La natura è immobile, impassibilmente crudele, spettatrice eterea con i suoi venti freddi e la pioggia ostinata che cade sulle spalle e appesantisce i giacconi. A dare corpo alla natura è il topo Julius, che fa compagnia a William nelle tombe di terra e fango, assiste allo sfacelo umano con lo stesso piglio noncurante degli animali in Dissipatio H.G. di Guido Morselli: il loro sguardo pesa, come pesano le zampette rosa del topo Julius che acchiappano briciole di cibo.

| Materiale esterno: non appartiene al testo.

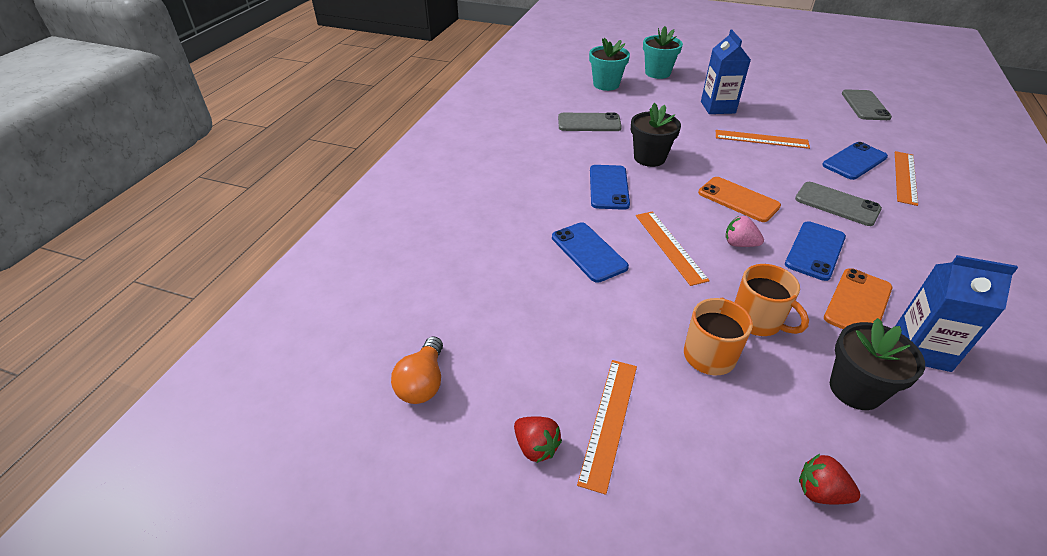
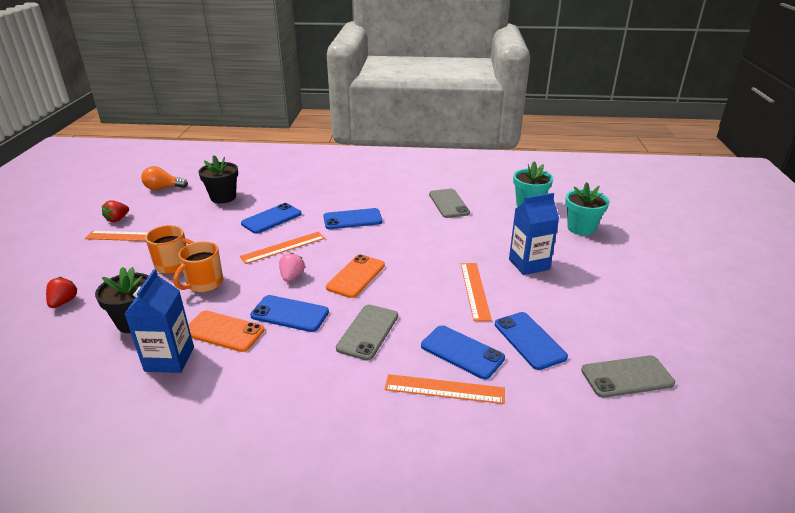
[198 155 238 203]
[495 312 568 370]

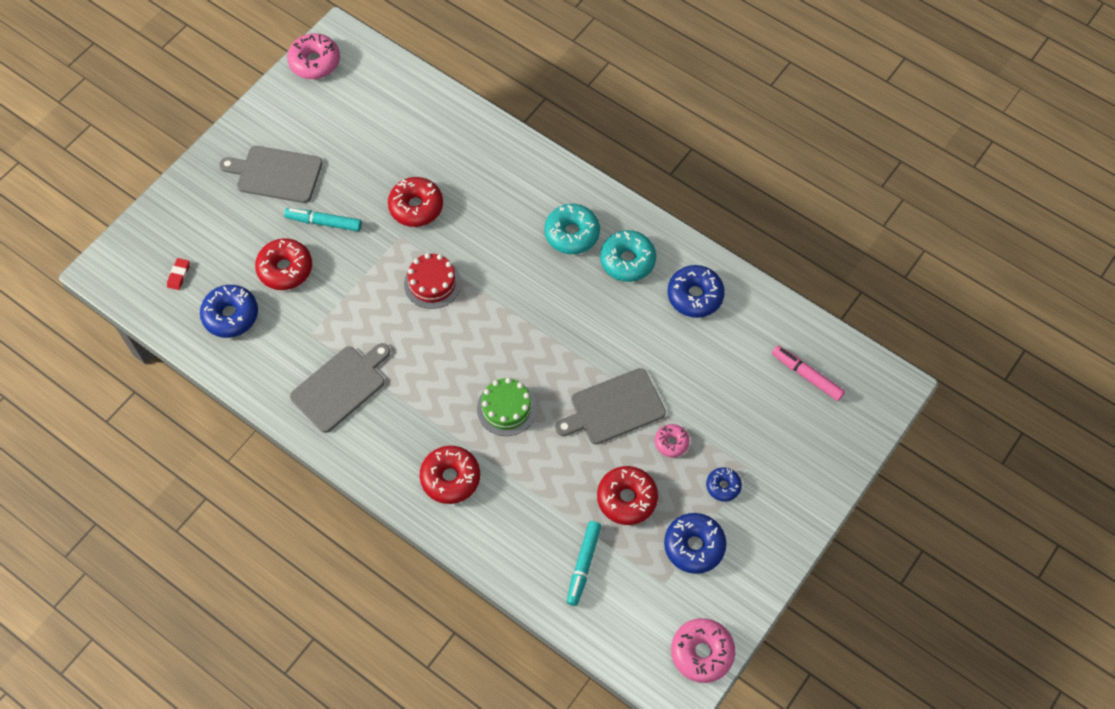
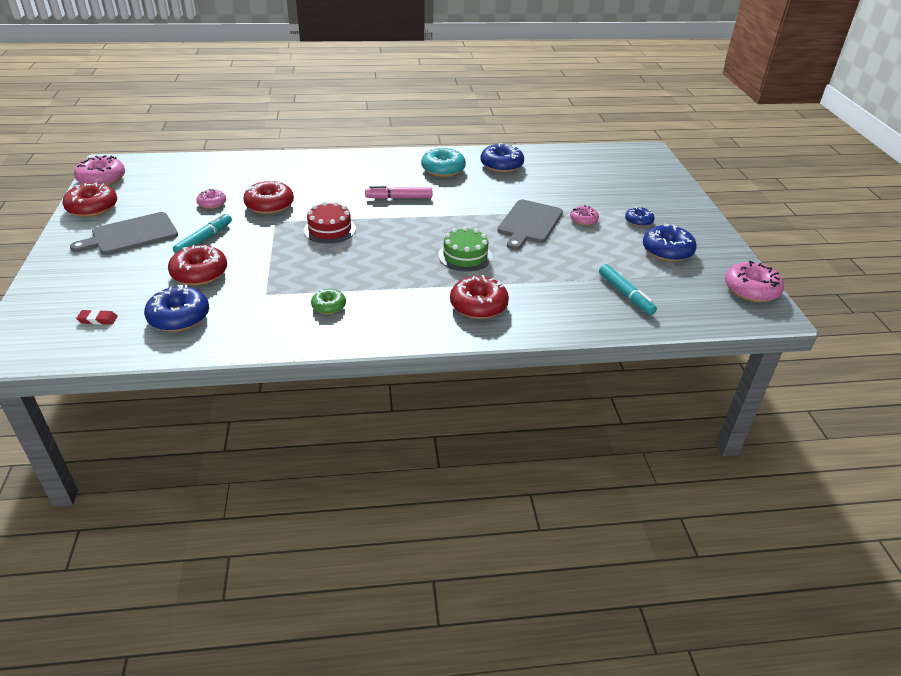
[62 183 117 217]
[76 310 118 325]
[173 213 232 253]
[196 189 226 209]
[311 289 346 314]
[365 186 432 199]
[544 204 600 254] (first image)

“Sbriciolò la galletta sul materasso e si addormentò guardando il topo Julius che si portava con le zampette i pezzi alla bocca, ingurgitandoli avidamente, incurante della presenza degli uomini”.

E mentre dentro la tempesta gioca assieme alla paura viscerale, ecco che il bisogno di pace è sublimato dall’incontro con la ragazza con il Mare del Nord negli occhi, l’incarnazione della speranza che vaga per la foresta di Ploegsteert. La ragazza non parla la stessa lingua di William Turner, eppure entrambi si comprendono a gesti, lui si riappropria della gentilezza che quel luogo di morte gli ha sottratto. Con lei, William si ritrova come essere umano. Negli occhi della ragazza scova la pace e la serenità, quel blu è il suo futuro, è la sua madeleine: gli ricorda casa e il padre al di là del mare del Nord. Ma l’edenica ragazza è qualcosa di più: assume il ruolo di chiave per far raggiungere a William Turner quella piccola pace.

“Nel buio le percepiva lo sguardo – faceva rumore, come le onde – ma non riusciva più a decifrare il colore dei suoi occhi.
Dopotutto anche il mare, di notte, non si vede.”

Questa ragazza smagrita – perché la guerra, proprio come sostiene William, le persone le diminuisce – con il volto sporco e la sete che le brucia la gola, è l’intercessione con cui Turner sente ancora di più il desiderio di deporre le armi e affidarsi alla solidarietà tra esseri umani, è il motivo di incontro con l’altro, il nemico.

“Quello che stiamo facendo qui… uccidere o essere uccisi… Ma che senso ha, Martin? Non so cosa mi sia saltato in mente quando sono partito. Dovremmo mettere giù le armi, come ha detto il giovane professore. Se lo facessero tutti, allora sì che la guerra finirebbe entro Natale”.

La Tregua di Natale del 1914 è stata, per molti ex soldati, motivo di vergogna, con la conseguente proibizione di episodi simili in futuro. Nonostante tutto, rappresenta ancora oggi la bellezza dell’animo umano. Quanto in realtà le persone, malgrado le bruttezze della vita, non si lascino corrompere e cerchino di porre rimedio alle cose, e nel caso di William Turner, di salvare qualcuno, anche solo una persona. Perché basta una timida fiamma iniziale per riscaldare i cuori di tutti, un canto sacro che si eleva dal buco di una trincea. Lo sa bene l’ex soldato tedesco a cui Mattia Signorini lascia narrare questa storia incantevole, in cui il suo viaggio nel 1933 è speculare a quello di William Turner nel 1914: entrambi cercano pace, entrambi cercano casa. Una piccola pace è un romanzo straordinario in cui le parti si lasciano scorrere, mantenendo sempre alto lo stile letterario; i personaggi respirano sulla pagina per regalare al lettore emozioni intense e colpi di scena. Bisogna soltanto affidarsi alla storia e farsi trasportare nelle Fiandre nel 1914, sentirete l’odore della terra bagnata e il ticchettio della pioggia che si riversa sulle tettoie dei dormitori, e chissà, se avrete fortuna incontrerete pure voi la ragazza con il Mare del Nord negli occhi.